Which is generally a fuel delivery issue. Try holding the key to on for a couple seconds to prime the fuel pump earlier. If it turns over any faster your fuel filter is probably getting dirty or your pump is getting a little weak

It's been said that opening the drivers door primes the fuel pump, but I know for a fact it does not work this way in my car


----------



## intense98rt (Dec 20, 2008)

Cranking speed sounds normal. Just takes more revolutions. I'll try to see if I can cycle the key to prime the fuel. This weekend ill put in the fuel filter and different plugs.


----------



## veedubv5 (Dec 24, 2007)

yet again my suspetions is the cam follower, as all thoes issues are fuel supply related, i.e. Long cranking periods, Misfire at start for few secs, Grinding noise upon first start. am sick and tired of Cam Followers. :banghead::banghead::banghead::banghead:


----------



## Krieger (May 5, 2009)

ok, fine, pull apart the fuel system and go exploring, but mine did the EXACT same thing... new battery and presto, instant turn over.

when my battery dies, it doesnt slow down the crank at all... it just stops. normal crank speed, takes longer to start each time you try for it, then bam, all you hear is "click" and nothing.

now that its getting colder, you are going to see alot more threads like this one popping up. umpkin:


----------



## rippie74 (Sep 26, 2007)

intense98rt said:


> Cranking speed sounds normal. Just takes more revolutions. I'll try to see if I can cycle the key to prime the fuel. This weekend ill put in the fuel filter and different plugs.


Yea I do that with the key too. Prime the lines & then crank it over. It seems to work for the most part.
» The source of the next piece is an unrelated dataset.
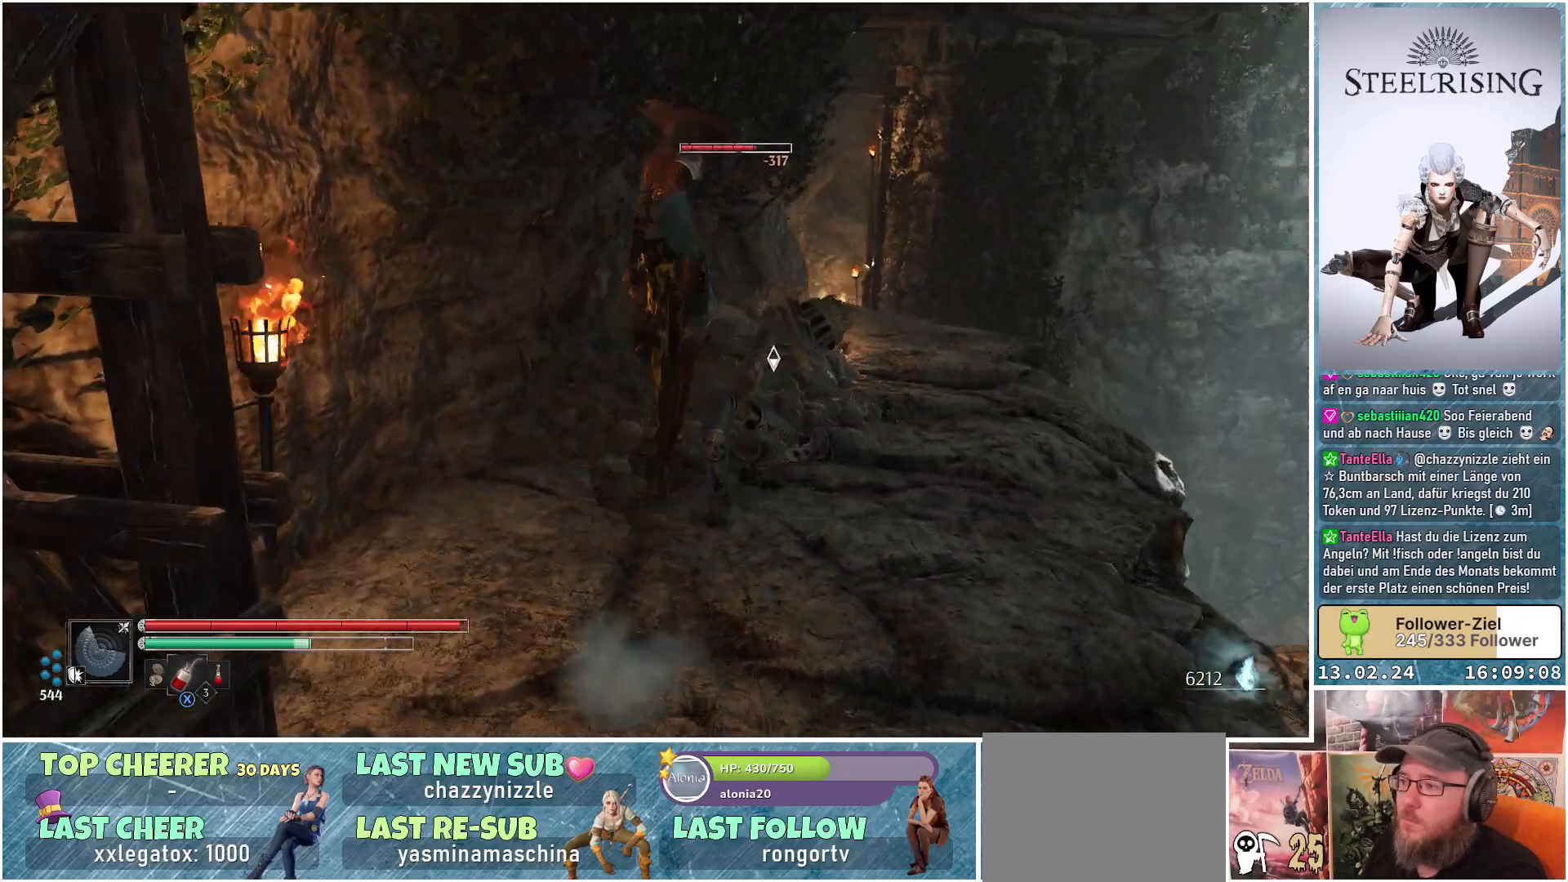
{"buttons": [], "left_stick": "up", "right_stick": "center", "events": [[100, "R2", "down"], [250, "R2", "up"]]}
*****The other day I had my traction control switched _off_ & I was giving it about 3/4 throttle in 2nd & 3rd. The car stumbled a bit, no cel's or anything like that. it was like the traction control was on. At WOT in 5th & 6th @ 22psi, there's no problems at all... I'm thinkin it's time to change my fuel filter. I've got 40K miles on the factory filter. lol*****


----------



## LEWXCORE (Jul 7, 2007)

the key thing works for me.. i give it a couple seconds to prime and then crank it over cause i hate the sound of it cranking for a couple seconds.


----------



## intense98rt (Dec 20, 2008)

Cam follower was replaced not even 20,000 miles ago at around 80k. The one that was in there looked good.
Maybe I'll look into getting a new battery. Mine is most likely original from '06.


----------



## blackvento36 (Mar 17, 2003)

Krieger said:


> ok, fine, pull apart the fuel system and go exploring, but mine did the EXACT same thing... new battery and presto, instant turn over.


I'm sure he'd much rather buy a new battery (for no good reason) than hold the key back for 2 seconds.





Krieger said:


> now that its getting colder, you are going to see alot more threads like this one popping up. umpkin:


Yeah, cuz it takes more fuel to start a cold engine.
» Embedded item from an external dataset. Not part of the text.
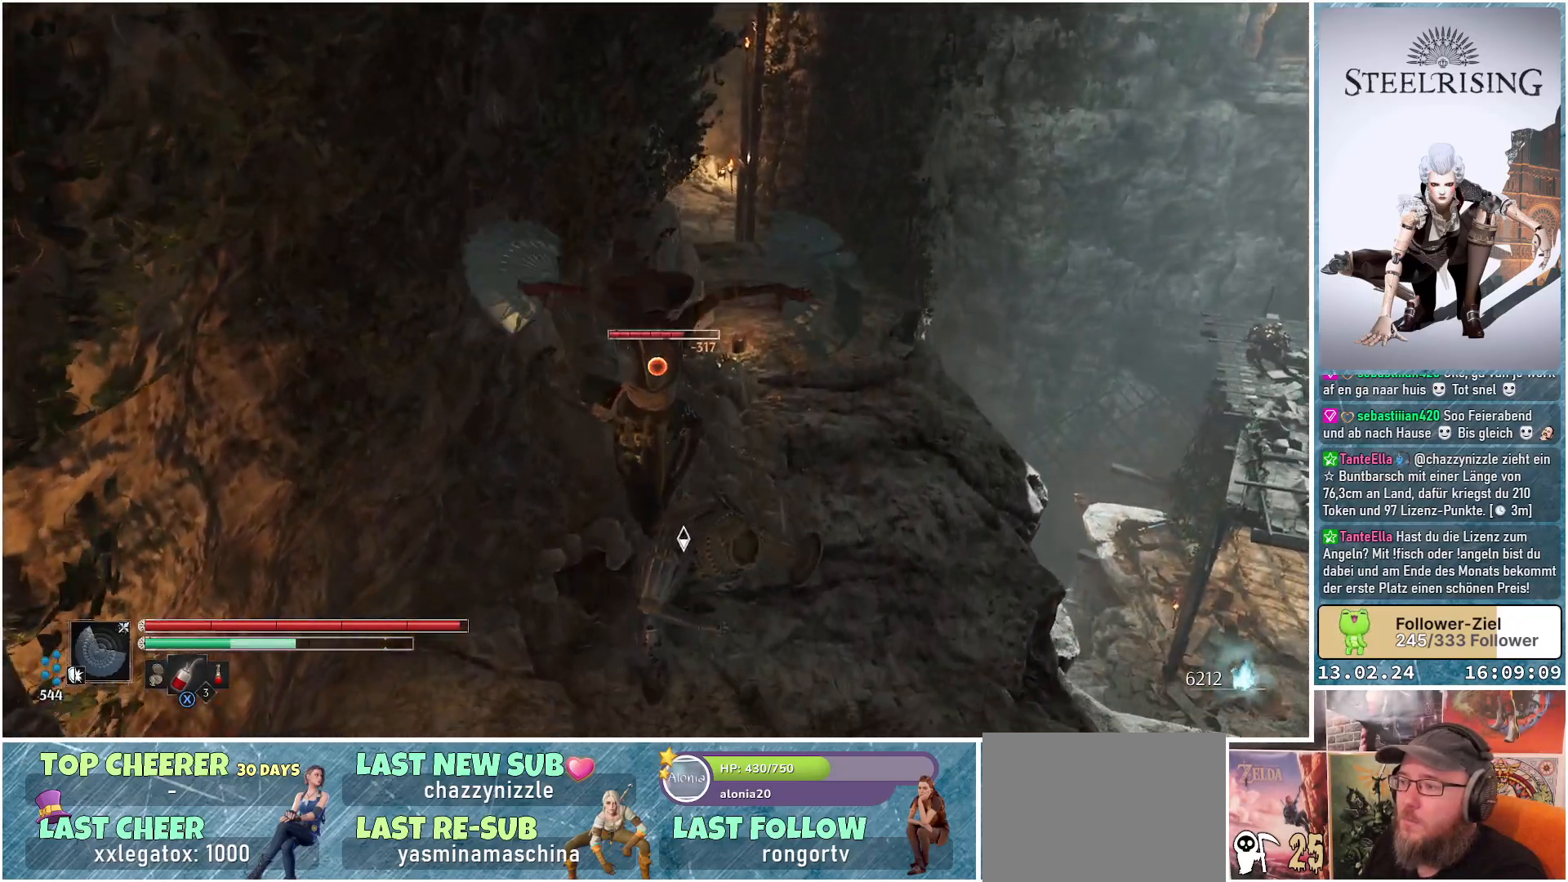
{"buttons": ["R1"], "left_stick": "up-right", "right_stick": "center", "events": [[401, "R1", "down"], [484, "left_stick", "up-right"]]}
http://www.cdxetextbook.com/fuelSys/efi/op/coldstart.html


----------



## Krieger (May 5, 2009)

intense98rt said:


> Maybe I'll look into getting a new battery. Mine is most likely original from '06.


:beer:

just saying. I never had an issue with long crank times unless my battery was low (i go through a battery in a year or less down here in FL.), even with having run my clogged ass fuel filter for 74,000 miles, and my tired ass fuel pumps the same amount of time on a beat up cam follow.
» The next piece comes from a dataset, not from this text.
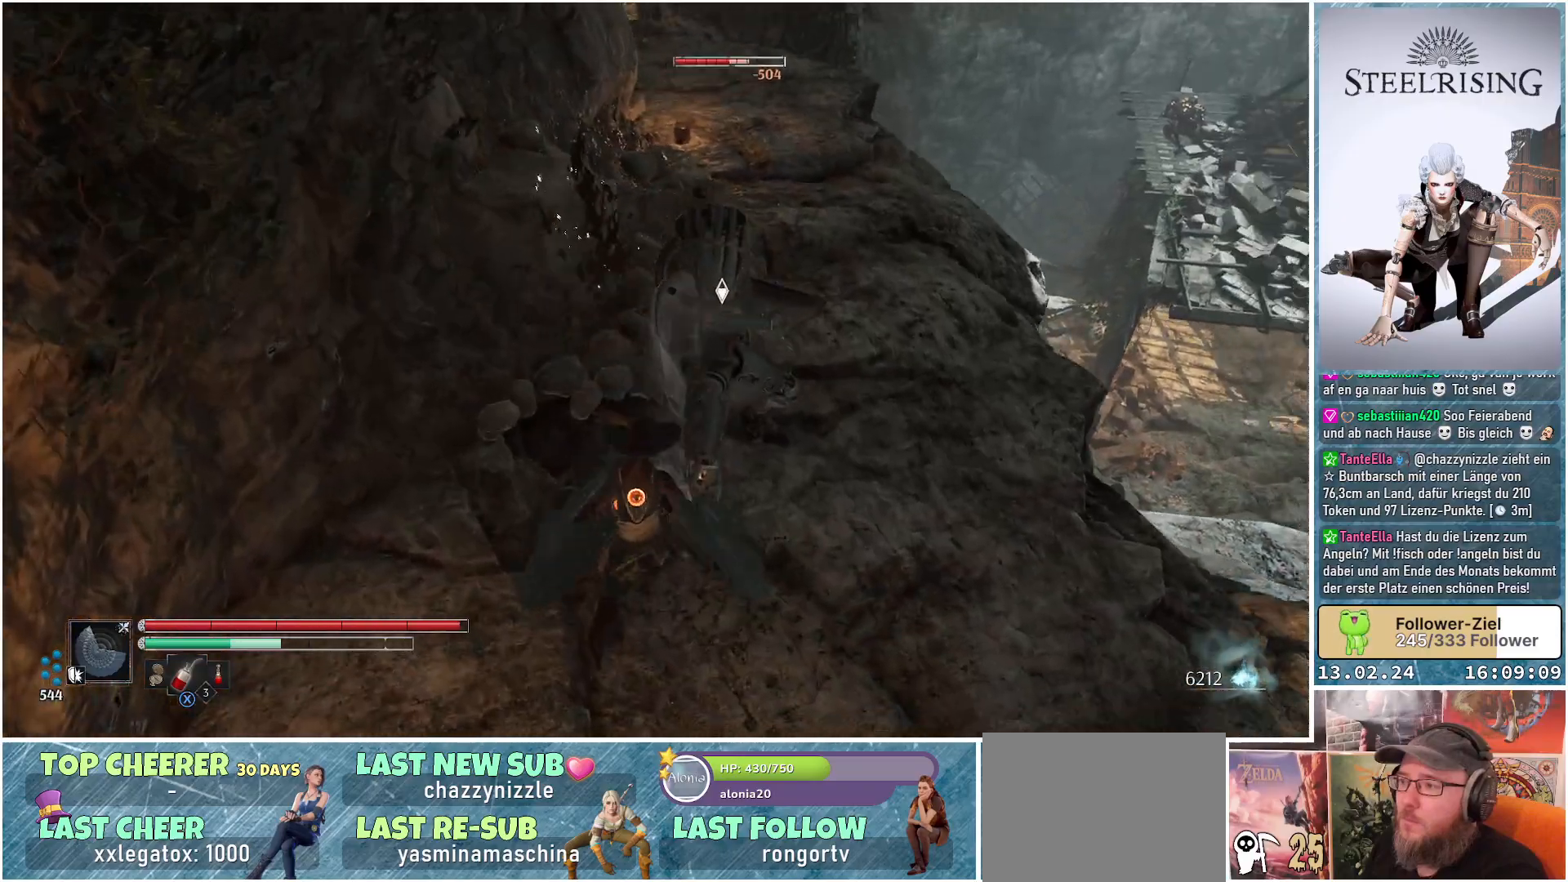
{"buttons": ["R1"], "left_stick": "up", "right_stick": "center", "events": [[33, "R1", "up"], [116, "R1", "down"], [233, "R1", "up"], [267, "left_stick", "up"], [300, "R1", "down"], [400, "R1", "up"], [483, "R1", "down"]]}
my battery was pretty dang cheap, like $80 at autozone and its a good bit bigger and stronger than the OEM one and solved all of my cold crank issues that I had last winter when we hit the 30s for a few weeks.


----------



## intense98rt (Dec 20, 2008)

I cycled the key a couple times before cranking. It didn't take as long to crank. Still doesn't fire up on the first revolution like my 22 year old conquest.


----------



## rippie74 (Sep 26, 2007)

intense98rt said:


> I cycled the key a couple times before cranking. It didn't take as long to crank. Still doesn't fire up on the first revolution like my 22 year old conquest.


It's a DI motor. That's why


----------



## jkroll (Jul 6, 2008)

same thing happened to me but i craked my fuel pressure regulator sensor that is located on the fuel rail fuel pump i am still haveing problems since vw wants like 3 somthing for a new one and wont just sell the sensor


----------



## rippie74 (Sep 26, 2007)

jkroll said:


> same thing happened to me but i craked my fuel pressure regulator sensor that is located on the fuel rail fuel pump i am still haveing problems since vw wants like 3 somthing for a new one and wont just sell the sensor


The grey sensor on the hpfp/rail?


----------



## nosborn94 (Feb 7, 2010)

Did you resolve this issue?


----------